While public markets remain closed, the environment is more challenging for companies seeking late-stage investments, as their return hinges on exit opportunities. Late-stage rounds are happening in this environment but far less than early-stage deals. As the IPO market thaws, we expect mega-rounds to pick back up.


Information technology, healthcare and business and financial services ranked as the top three sectors for the quarter. Investment into healthcare increased by 10%, while both information technology and business and financial services declined by over 45%.

While software continues to lead the subsectors, we have yet to see a major increase in semiconductor deals since the passage of the CHIPs and Science Act by Congress in 2022. At some point, we would expect the provisions in the act to begin encouraging more activity among startups as well. This could contribute to a pickup in information technology investment, which encompasses computer software, networking and hardware.

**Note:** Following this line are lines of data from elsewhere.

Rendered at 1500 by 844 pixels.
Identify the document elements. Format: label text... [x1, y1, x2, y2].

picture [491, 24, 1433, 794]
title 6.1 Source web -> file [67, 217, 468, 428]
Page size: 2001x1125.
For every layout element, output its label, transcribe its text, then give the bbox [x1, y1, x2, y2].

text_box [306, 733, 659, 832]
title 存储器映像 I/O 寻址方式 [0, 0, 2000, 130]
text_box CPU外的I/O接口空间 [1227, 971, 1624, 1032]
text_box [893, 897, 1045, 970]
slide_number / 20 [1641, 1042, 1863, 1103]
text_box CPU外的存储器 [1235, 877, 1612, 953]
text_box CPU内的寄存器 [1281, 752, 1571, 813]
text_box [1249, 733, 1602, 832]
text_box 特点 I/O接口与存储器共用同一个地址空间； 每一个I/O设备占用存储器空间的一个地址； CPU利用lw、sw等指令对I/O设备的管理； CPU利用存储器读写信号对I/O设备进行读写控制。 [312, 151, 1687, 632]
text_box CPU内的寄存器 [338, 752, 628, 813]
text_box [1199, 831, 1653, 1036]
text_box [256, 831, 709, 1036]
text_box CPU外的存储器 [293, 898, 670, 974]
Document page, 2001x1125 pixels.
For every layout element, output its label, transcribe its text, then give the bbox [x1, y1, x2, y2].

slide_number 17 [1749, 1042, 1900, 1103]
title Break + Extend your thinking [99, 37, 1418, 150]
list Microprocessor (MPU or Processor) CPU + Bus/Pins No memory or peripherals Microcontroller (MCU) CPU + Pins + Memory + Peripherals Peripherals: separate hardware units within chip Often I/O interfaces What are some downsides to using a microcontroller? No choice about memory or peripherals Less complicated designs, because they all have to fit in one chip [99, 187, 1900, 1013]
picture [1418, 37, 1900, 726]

Artificial intelligence (AI), particularly generative AI, has marked one of the few bright spots in the VC space this year, as a driving force behind software’s lead among subsectors. So far in 2023, $15.5 billion in funding has been directed to AI startups.¹

While many startups are pivoting to AI and adapting it into their business models, AI is capital intensive. Companies need to train and add data to the large language models that drive generative AI, which takes time and money. Still, we expect to see more companies integrate AI into their value propositions in the months ahead. Those that can demonstrate truly disruptive innovation will continue to attract investment.


With only four deals in the top 10, the San Francisco Bay Area’s usual lead was reduced significantly. This quarter, the Bay Area only accounted for 31% of all dollars invested in the US vs. 40% on average. This quarter, New York City was second with 17% of capital invested, followed by Boston. These top three regions are much more closely clustered than usual. 

Activity was muted in other regions, with Washington, DC moving ahead of Los Angeles to finish fourth in terms of dollars raised. Washington, DC had three mega deals, led by a $260 million healthcare deal, while Los Angeles had just two mega deals for a total of $270 million. In addition, the entrepreneurial ecosystem in Austin continues to perform at a brisk pace. The region finished sixth in overall dollar volume, driven in large part by FinTech activity. 

The overall market outlook for Q2 2023 and advice for entrepreneurs

The market may be settling into its new normal. A reset will favor companies with certain characteristics:

  1. Be aware of your cash reserves and burn rates. Investors favor companies that manage capital carefully.
  2. While you need to manage cash, you can’t cut costs to achieve long-term value and sustainability. Maintain proper levels of investment for key initiatives that set the company up for the next level of funding.
  3. Plan ahead and be aggressive in scheduling meetings with potential investors. Raising capital is a sales exercise. Focus on investors who believe in your value proposition. Founders should build a long-term relationship with investors, well in advance of needing capital.

While the market may be approaching a new equilibrium, roughly half of the US VC-backed companies in existence still need to raise capital in the coming quarters. This will test the founders’ abilities to navigate the complexities of today’s fundraising climate.

However, this remains a good time to build a company. Founders who are capable of tightening their belts and pivoting to take advantage of new opportunities, such as those presented by generative AI, will find ways to succeed in this market. 


VC investment declined by 34% quarter over quarter. While headwinds continue to dampen the outlook, the market may be finally nearing a new normal, though a rapid turnaround is not expected this year. In the near term, founders need to continue to fine-tune their value proposition and focus on conserving cash. Despite these difficulties, this remains a good time to start a company.